● **WHAT IS REQUIRED**:
Exactly as they appear below, repeat the lines from the one with "- Add the crown's" through the one with "left_click_drag(361, 173, 368, 199)", and no others.

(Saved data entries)
== Segment start ==
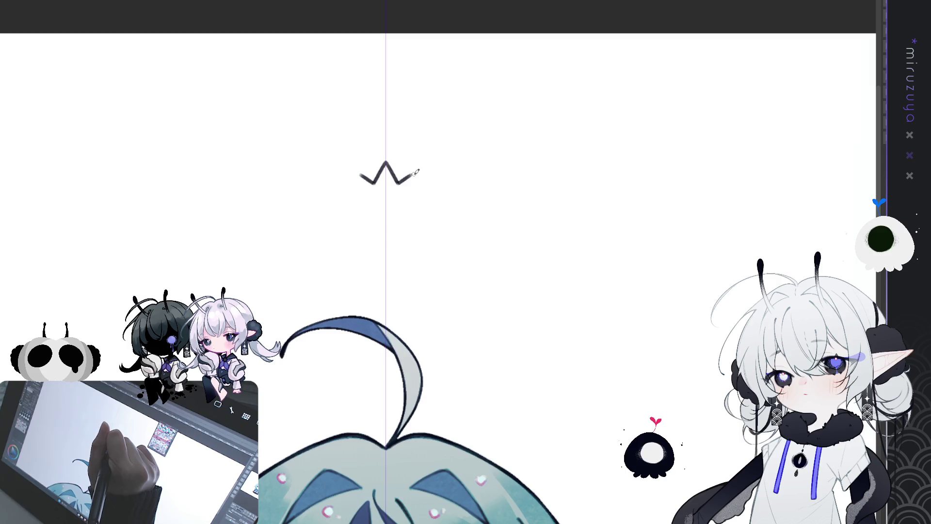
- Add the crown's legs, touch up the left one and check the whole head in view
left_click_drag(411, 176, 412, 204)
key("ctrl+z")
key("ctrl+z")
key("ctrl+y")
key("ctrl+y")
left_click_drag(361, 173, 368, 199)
== Segment end ==
== Segment start ==
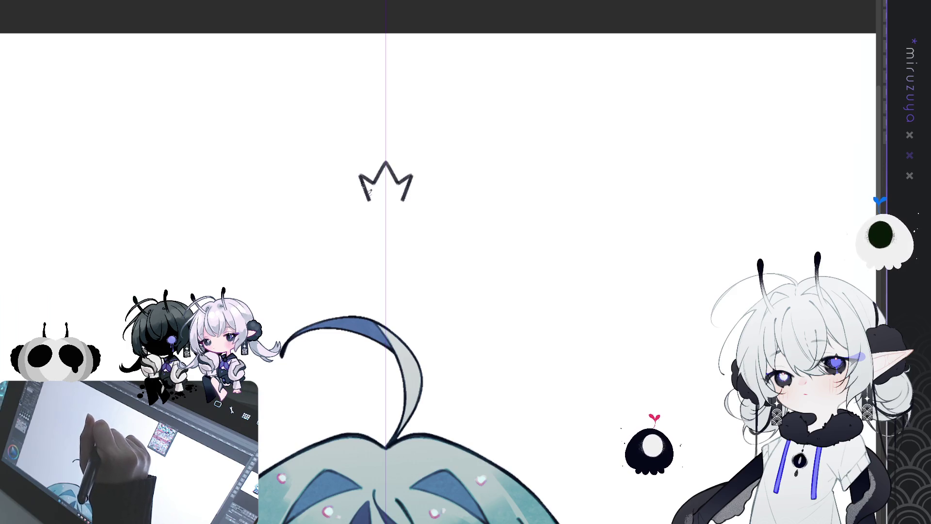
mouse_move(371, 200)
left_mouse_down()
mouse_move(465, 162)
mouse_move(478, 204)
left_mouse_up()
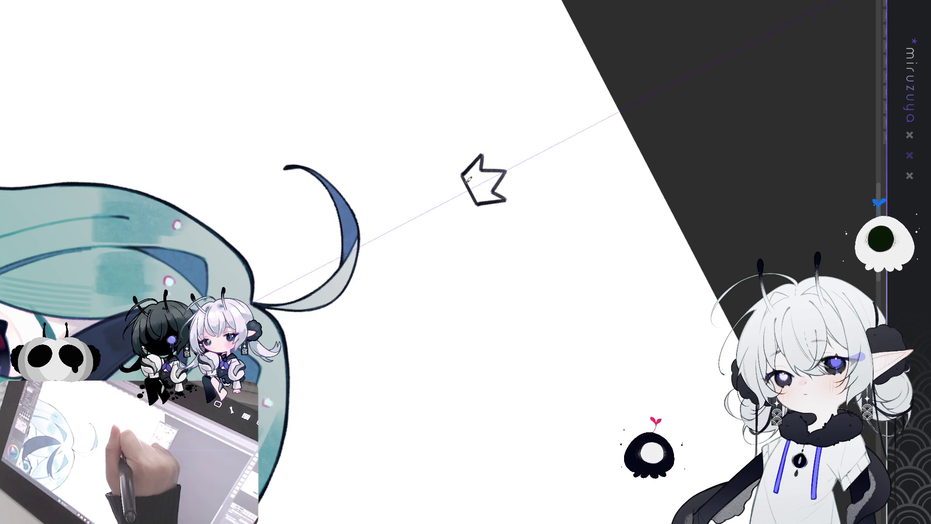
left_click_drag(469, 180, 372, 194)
== Segment end ==
● **RESULT OF THE TASK**:
- Add the crown's legs, touch up the left one and check the whole head in view
left_click_drag(411, 176, 412, 204)
key("ctrl+z")
key("ctrl+z")
key("ctrl+y")
key("ctrl+y")
left_click_drag(361, 173, 368, 199)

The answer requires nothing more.